Mission Readiness recently released a report explaining why the military cares about summer learning loss. Retired military leaders are warning that summer learning loss is reducing the number of high school graduates eligible for military service. “The perilous combination of academic losses and rapid weight gain during the summer months” is a major contributor to three out of every four adults being ineligible for the Armed Forces because they are poorly educated or are overweight. A seminal report issued by Mission: Readiness, a nonprofit, nonpartisan national security organization of more than 300 retired generals, admirals and other military leaders, identifies summer learning loss as a national security threat.
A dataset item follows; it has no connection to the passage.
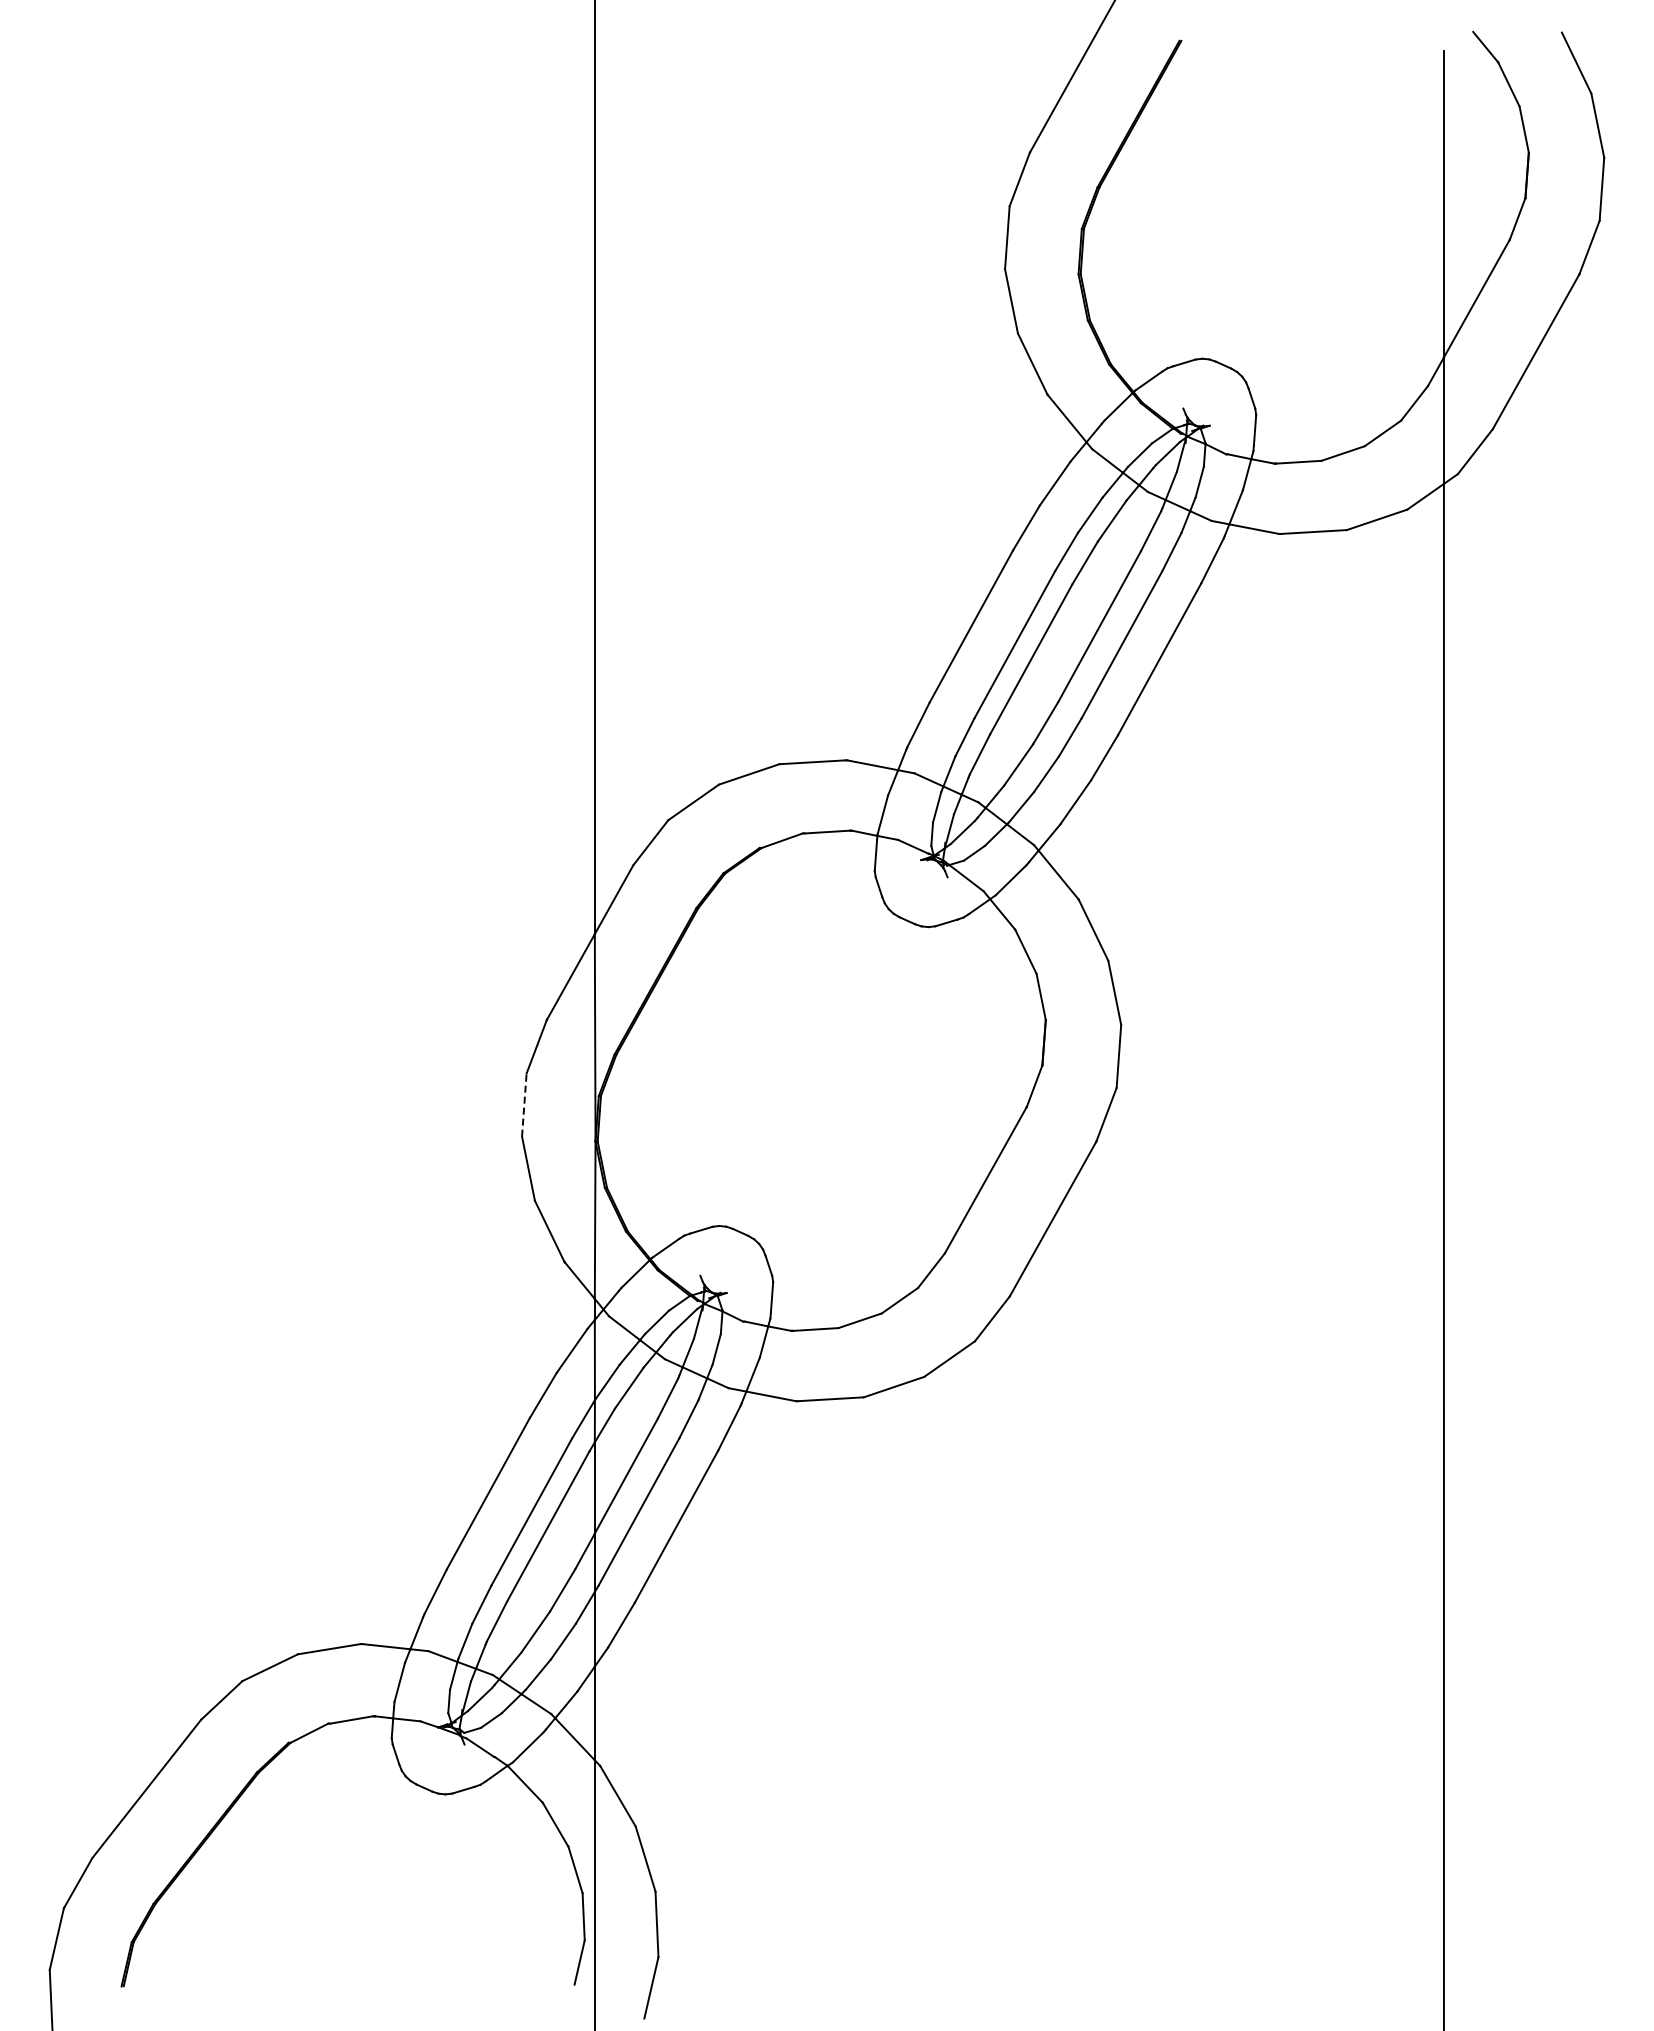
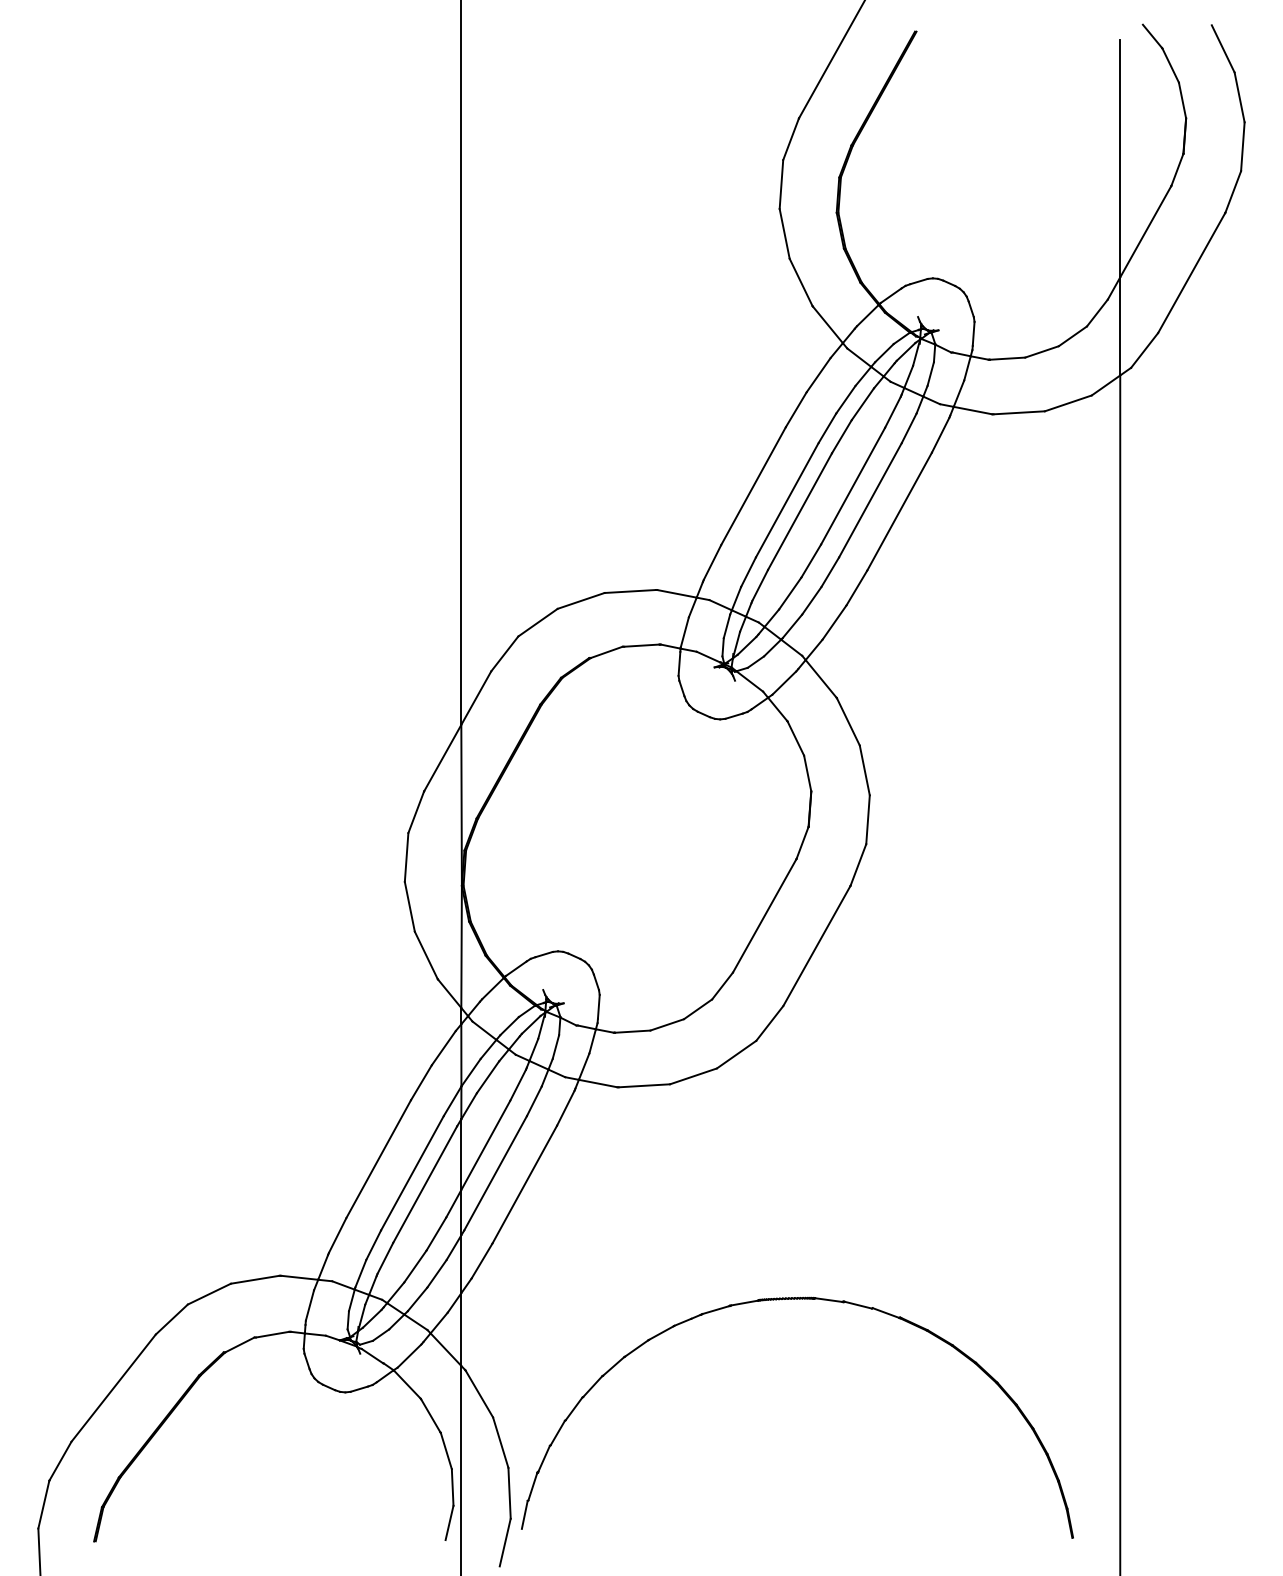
line: (524, 1105) -> (406, 857), dashed -> solid
part: (1027, 1674) -> (797, 1299), added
ThinkStretch agrees with Mission: Readiness’ assessment of the negative impact of summer learning losses on a students’ academic futures and outcomes. As the report points out, less fortunate children are most at risk with summer learning loss “accounting for as much as two-thirds of the total gap in [low income students’] academic achievement compared to their more advantaged peers.”
The gap between opportunities available to more advantaged children versus less advantaged children belies the iconic ideal of the Tom Sawyer summer of outdoor freedom for all. Many students in lower socio-economic classes are stuck indoors, due to dual working parents, neighborhoods lacking safe play spaces and a dearth of organized enrichment activities. More advantaged children have enriching summers of swim leagues, book reading, museums and travel.
Mission: Readiness recognizes that summer is more than half the problem in the poor academic performance of many low income students. “Schools cannot fully recover the academic setbacks that too many children suffer each summer.” Yet because the area of summer academics is studied at a rate of only 1 in every 10,000 published studies, it is difficult to identify specifically what happens to children over the summer, and what innovations will work to help them succeed.
Several factors, however, have been identified as having strong potential to prevent academic skill loss during the summers. ThinkStretch is proud to incorporate these factors in its summer learning program.
- Parent involvement – programs with a parent involvement component were associated with more positive achievement effects.
- Increased home reading – approaches that required home reading of free choice books demonstrated improved reading scores on par with attending summer school.
- Parent coaching for reading – teaching parents how to interact with student reading, including comprehension and basic reading skills showed tremendous benefits for summer home reading.
Mission: Readiness concludes that a combination of approaches is likely the best produce the best results. As our schools, legislators and now military leaders join voices to address summer learning loss, ThinkStretch is poised to advocate and educate on this crucial issue for our children’s future.
While the root causes and best practices for decreasing summer learning loss continue to be researched and studied, ThinkStretch is proud to be on the leading innovative edge of education with a summer learning program that incorporates parent involvement and coaching, free choice reading and broad based academic skill review.